The Lascivious Laird of Kippendavie – Beggar’s Benison Diploma, 1765

The Beggar’s Benison, or to give it it’s full title ‘The Most Ancient and Puissant Order of the Beggar’s Benison and Merryland, Anstruther’ was a secret gentlemen’s club that flourished in Scotland in the 18th and early 19th century. The Club was formed in 1732 and had 500 members, all rich and powerful figures from the aristocracy, the landholding classes, businessmen, lawyers and government officials. The Club met regularly at premises in the pretty fishing village of Anstruther in Fife. Its avowed aim was the convivial celebration of male sexuality and the members met to dine and drink, make business contacts, sing bawdy songs and share risqué literature. Young ladies, known as ‘posture girls’ were paid to pose naked for the delectation of the audience but no contact was allowed. The document itself is written in suggestive language using the phrase ‘Merryland’ as a euphemism for the female form, as was common in contemporary erotic literature, and is sealed with a rather saucy emblem in wax.

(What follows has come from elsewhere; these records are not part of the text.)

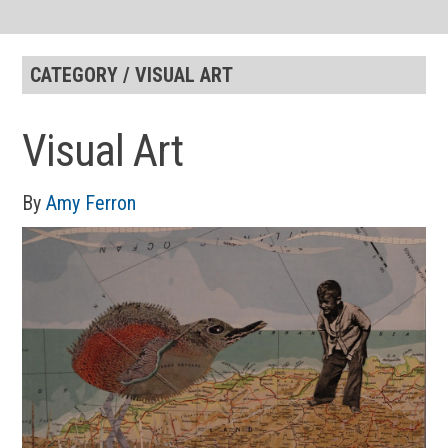
CATEGORY / VISUAL ART
Visual Art
By
Amy Ferron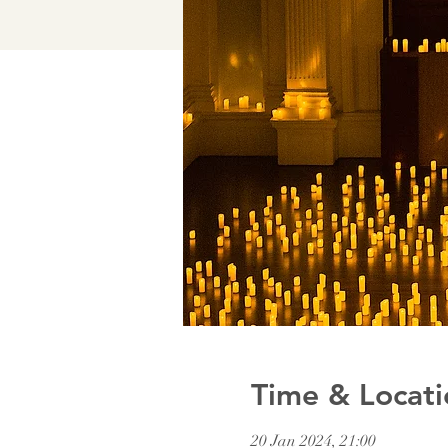
Time & Locati
20 Jan 2024, 21:00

The name ‘Beggar’s Benison’ arose from a traditional tale said to be about King James V of Scotland. It was told that he was walking in the countryside when he came upon a burn in full spate blocking his way. A young beggar girl offered to carry him across so that he would not spoil his fine clothing and rolled up her skirts in order to wade through the water with him in her arms. He rewarded her with a gold coin and his royal favours and she left him with the following benison or blessing:

May your purse ne’er be toom
And your horn aye in bloom

The club is thought to have been associated both with the enlightenment in Scotland and with smuggling. Members who viewed themselves as progressive in their opinions enjoyed the opportunity to engage in intellectual debate with their peer group and to free themselves, for a short while, from the prohibitions put on the expression of their sexual lives by the church and other institutions of the establishment. The coastline between Edinburgh and Anstruther was a haven for smuggling especially after the 1707 Act of Union when Scotland became subject to English taxes on trade and, as a consequence, smuggling became more acceptable as a pursuit amongst people with certain views. It is likely that some of the business contacts made at the club related to the distribution of contraband. Those known to have been members included: –

• Lord Newark (grandson of David Leslie, Lord Newark)
• Sir Charles Erskine of Cambo, 3rd Baronet, and Thomas and John Erskine who were probably his younger brothers
• Robert Hamilton of Kilbrackmont, a local landowner who died in poverty
• James Grahame, baillie of Anstruther Easter
• William Ayton or Aytoun of Kinaldy, landowner
• John McNachtane, customs officer, nominal chief of the dispersed Highland clan, and cousin to the 2nd earl of Breadalbane, was the club’s sovereign for nearly 30 years.
• David Erskine, Lord Cardross and later the 2nd earl of Buchan, and founder of the Society of Antiquaries of Scotland
• William Cummying, first secretary of the Society of Antiquaries of Scotland and Lyon Clerk depute
• Hugh Cleghorn professor of civil history at the University of St Andrews and first colonial secretary to Ceylon
• Thomas Erskine, 6th Earl of Kellie, musician
• Thomas Erskine, 9th Earl of Kellie, merchant and British consul in Gothenburg, became the club’s sovereign in 1820.

There were a number of secret, erotic gentlemen’s clubs in 18th century Britain including London’s Hellfire Clubs and The Wig Club, an offshoot of the Beggar’s Benison, in Edinburgh. The Beggar’s Benison continued to meet in Anstruther until it was dissolved in 1836. Sensibilities were changing as the century matured and such bawdy goings on were not so easily tolerated, even amongst the upper classes.

Sir Patrick Stirling of Kippendavie near Dunblane was a prominent local landowner and probably a typical member of the Beggar’s Benison. The certificate is to be found amongst his family papers along with another, exactly the same, for his brother John. Patrick Stirling, born in 1734, the 5th Laird of the Kippendavie Estate succeeded to his title in 1745 and had extensive business interests in Jamaica, as is indicated on the certificate. He died there in 1775. His brother John, born in 1742, inherited the title from his brother on the latter’s death along with the property in Jamaica. He is known to have bought slaves there in order to give them their freedom. One man, known as Charles, was brought to Scotland and granted land on the Kippendavie Estate. John died in Scotland in 1816.